سالم، السيد عبد العزيز. طرابلس الشام في التاريخ الإسلامي. الإسكندرية: مؤسسة شباب الجامعة للطباعة و النشر، ١٩٦٧، ٥١٧ص.
Salim, al-Sayyid ʻAbd al-ʻAziz. Tarabulus al-Sham fi al-Tarikh al-Islami. Alexandria: Muassassat Shabab al-Jami‘ah lil-Tiba‘ah wa-al-Nashr, 1967, 517pp.
Levantine Tripoli in Islamic History
طرابلس الشام في التاريخ الإسلامي
The author’s interest in Tripoli’s history during the Islamic era stems from the important political events recorded in this period. The study is divided into two sections: in the first, the author deals with the town’s Islamic history beginning with the Arab conquest until Tripoli’s independence from the Fatimid State. It then moves on to cover the town’s history as an independent Arab emirate under the Bani Ammar, its downfall at the hands of the crusaders, and its subsequent transformation into a Crusader state, concluding with Tripoli’s re-conquest by Muslim forces and its subjugation into the Bahri Mamluk and Circassian states.
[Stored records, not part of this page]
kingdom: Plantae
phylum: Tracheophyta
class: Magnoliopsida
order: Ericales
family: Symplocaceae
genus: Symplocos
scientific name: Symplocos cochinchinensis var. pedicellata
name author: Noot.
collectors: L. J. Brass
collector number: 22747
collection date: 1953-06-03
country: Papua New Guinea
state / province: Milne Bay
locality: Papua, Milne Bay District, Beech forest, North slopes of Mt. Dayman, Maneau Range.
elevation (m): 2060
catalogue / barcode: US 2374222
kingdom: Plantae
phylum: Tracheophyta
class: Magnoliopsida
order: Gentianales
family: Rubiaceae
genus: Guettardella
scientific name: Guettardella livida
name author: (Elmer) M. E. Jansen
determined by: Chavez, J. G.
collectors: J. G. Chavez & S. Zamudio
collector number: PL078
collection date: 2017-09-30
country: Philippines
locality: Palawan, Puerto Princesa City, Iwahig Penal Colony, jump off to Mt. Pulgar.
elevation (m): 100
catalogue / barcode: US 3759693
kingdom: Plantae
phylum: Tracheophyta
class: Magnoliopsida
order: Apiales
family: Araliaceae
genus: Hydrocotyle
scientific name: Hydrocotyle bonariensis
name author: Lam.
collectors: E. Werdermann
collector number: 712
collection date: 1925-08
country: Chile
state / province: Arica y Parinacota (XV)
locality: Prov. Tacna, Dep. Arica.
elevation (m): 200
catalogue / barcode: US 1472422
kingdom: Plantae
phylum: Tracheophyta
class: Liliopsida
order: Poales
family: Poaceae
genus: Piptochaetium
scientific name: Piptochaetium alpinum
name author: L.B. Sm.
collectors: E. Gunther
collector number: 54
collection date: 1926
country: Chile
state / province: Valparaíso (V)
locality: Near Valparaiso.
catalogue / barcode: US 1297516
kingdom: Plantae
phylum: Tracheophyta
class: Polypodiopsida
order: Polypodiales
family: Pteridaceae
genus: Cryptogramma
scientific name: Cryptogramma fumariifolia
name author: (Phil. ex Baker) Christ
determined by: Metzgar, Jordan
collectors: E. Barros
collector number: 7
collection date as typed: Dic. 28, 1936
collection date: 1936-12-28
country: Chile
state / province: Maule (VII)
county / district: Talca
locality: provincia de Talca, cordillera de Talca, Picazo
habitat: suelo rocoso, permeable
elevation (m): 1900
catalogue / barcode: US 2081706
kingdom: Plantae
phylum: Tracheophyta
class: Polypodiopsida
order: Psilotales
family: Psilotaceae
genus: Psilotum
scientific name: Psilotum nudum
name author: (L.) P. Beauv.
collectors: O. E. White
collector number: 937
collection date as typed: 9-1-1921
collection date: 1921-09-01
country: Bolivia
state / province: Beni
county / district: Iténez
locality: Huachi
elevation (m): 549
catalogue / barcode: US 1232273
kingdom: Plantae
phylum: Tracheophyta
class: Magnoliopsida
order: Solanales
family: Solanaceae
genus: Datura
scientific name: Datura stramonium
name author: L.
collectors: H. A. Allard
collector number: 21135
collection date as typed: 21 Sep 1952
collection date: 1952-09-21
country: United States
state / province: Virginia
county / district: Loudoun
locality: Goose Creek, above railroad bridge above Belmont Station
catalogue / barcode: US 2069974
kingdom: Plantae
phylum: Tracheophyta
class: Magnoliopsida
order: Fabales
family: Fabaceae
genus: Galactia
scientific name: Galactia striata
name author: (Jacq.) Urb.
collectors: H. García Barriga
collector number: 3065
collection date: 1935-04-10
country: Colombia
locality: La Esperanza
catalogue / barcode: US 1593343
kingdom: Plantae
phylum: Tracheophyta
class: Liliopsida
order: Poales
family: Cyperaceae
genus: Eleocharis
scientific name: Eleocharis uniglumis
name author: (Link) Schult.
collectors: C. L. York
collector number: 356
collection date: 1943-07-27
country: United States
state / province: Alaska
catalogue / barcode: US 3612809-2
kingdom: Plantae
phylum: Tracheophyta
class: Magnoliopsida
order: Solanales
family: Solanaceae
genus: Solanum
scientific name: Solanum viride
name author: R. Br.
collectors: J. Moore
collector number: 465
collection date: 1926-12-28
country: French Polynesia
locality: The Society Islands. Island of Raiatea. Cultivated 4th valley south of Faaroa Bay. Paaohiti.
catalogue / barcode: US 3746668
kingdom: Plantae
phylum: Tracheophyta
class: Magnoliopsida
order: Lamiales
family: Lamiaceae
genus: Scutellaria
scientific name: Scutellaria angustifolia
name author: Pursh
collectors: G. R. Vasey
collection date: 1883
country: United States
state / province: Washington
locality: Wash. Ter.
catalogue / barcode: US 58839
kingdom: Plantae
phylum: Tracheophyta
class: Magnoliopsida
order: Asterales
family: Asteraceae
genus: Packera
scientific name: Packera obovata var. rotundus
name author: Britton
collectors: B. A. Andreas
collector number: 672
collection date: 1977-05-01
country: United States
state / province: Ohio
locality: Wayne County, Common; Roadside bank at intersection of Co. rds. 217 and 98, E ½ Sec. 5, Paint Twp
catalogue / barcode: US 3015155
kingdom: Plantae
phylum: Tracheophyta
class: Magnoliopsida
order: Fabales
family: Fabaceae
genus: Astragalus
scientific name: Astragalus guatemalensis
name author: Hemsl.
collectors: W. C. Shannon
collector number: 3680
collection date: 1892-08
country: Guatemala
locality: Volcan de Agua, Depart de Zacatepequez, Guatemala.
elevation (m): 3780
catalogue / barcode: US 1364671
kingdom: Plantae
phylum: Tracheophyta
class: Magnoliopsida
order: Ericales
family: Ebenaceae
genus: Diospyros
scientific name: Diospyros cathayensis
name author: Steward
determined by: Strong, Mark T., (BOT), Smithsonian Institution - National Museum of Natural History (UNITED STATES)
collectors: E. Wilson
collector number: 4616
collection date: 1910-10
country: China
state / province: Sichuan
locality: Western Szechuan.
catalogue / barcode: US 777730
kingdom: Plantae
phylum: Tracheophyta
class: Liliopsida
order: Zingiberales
The second section discusses some of Islamic Tripoli’s cultural aspects, including a description of both the ancient city (upon which Sultan Qalawun ordered a new town built, having previously razed ancient Tripoli in 689 AH [1290 AC]) and what the book refers to as the “modern town”. This section also deals with the economic and intellectual life which prevailed in the city during this period, and discusses in detail the different methods of terrestrial and maritime defence employed at that time. As for the last two sections of this work, they deal with some of the remaining Islamic monuments in Tripoli, such as mosques and schools as well as civil and military buildings.
Among the few studies, which were conducted on Tripoli, this book is unique, for it provides a complete picture of the city during the Islamic periods. Indeed, the history of Tripoli during these periods has yet to receive the attention it deserves, as the main focus has generally been on the city when it was centre of the crusaders’ kingdom. As such, one could say this book has contributed towards reviving interest in these periods of the town’s history which despite their wealth of important political events, uniqueness and sheer variety of surviving monuments had been largely neglected before this book. Throughout his study, the author has followed a well organised academic methodology, basing his documentation upon a large amount of historical sources which he has compared and contrasted with often conflicting accounts by historians in order to arrive at what the author believes to be the most accurate historical picture.
Despite the study’s success in gathering a wealth of scholarly material, the author has difficulty in organising the study’s sections in a clear and coherent manner. It is also worth noting that the overview provided of the remaining Islamic monuments through the use of documentary images is ineffective due to the inaccuracies conveyed by black and white photographs.
In general, the work has succeeded in providing a good scholarly and methodological study of Tripoli’s history and culture during the Islamic era. As such it constitutes a unique reference for those seeking greater knowledge of an important period in this town’s history.